- Data to examine
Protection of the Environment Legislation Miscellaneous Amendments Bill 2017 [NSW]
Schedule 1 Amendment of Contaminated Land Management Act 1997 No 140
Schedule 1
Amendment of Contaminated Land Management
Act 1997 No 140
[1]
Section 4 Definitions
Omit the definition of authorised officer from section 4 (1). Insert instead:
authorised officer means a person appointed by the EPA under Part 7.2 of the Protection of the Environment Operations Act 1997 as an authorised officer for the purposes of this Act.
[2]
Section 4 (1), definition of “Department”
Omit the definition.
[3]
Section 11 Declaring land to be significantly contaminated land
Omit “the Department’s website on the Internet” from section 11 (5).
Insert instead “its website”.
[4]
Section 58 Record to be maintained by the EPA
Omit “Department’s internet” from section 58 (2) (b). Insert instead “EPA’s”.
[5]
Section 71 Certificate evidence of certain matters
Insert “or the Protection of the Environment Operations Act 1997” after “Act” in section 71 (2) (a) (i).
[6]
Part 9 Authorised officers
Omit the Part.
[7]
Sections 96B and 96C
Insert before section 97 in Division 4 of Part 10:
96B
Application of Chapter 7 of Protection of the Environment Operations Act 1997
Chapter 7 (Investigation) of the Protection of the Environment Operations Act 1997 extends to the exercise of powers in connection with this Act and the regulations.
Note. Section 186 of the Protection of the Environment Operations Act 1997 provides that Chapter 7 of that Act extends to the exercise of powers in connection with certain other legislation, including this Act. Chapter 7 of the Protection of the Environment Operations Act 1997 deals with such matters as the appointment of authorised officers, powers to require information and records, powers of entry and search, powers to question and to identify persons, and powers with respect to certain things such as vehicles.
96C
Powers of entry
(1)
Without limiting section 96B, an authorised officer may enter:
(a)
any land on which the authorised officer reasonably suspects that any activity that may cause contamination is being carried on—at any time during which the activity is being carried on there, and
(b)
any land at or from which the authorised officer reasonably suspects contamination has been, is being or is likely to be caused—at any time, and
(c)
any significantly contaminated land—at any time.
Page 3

- Exercise goal
Copy out each line of the data in which the word "officers" appears.

- Completed task
Part 9 Authorised officers
Note. Section 186 of the Protection of the Environment Operations Act 1997 provides that Chapter 7 of that Act extends to the exercise of powers in connection with certain other legislation, including this Act. Chapter 7 of the Protection of the Environment Operations Act 1997 deals with such matters as the appointment of authorised officers, powers to require information and records, powers of entry and search, powers to question and to identify persons, and powers with respect to certain things such as vehicles.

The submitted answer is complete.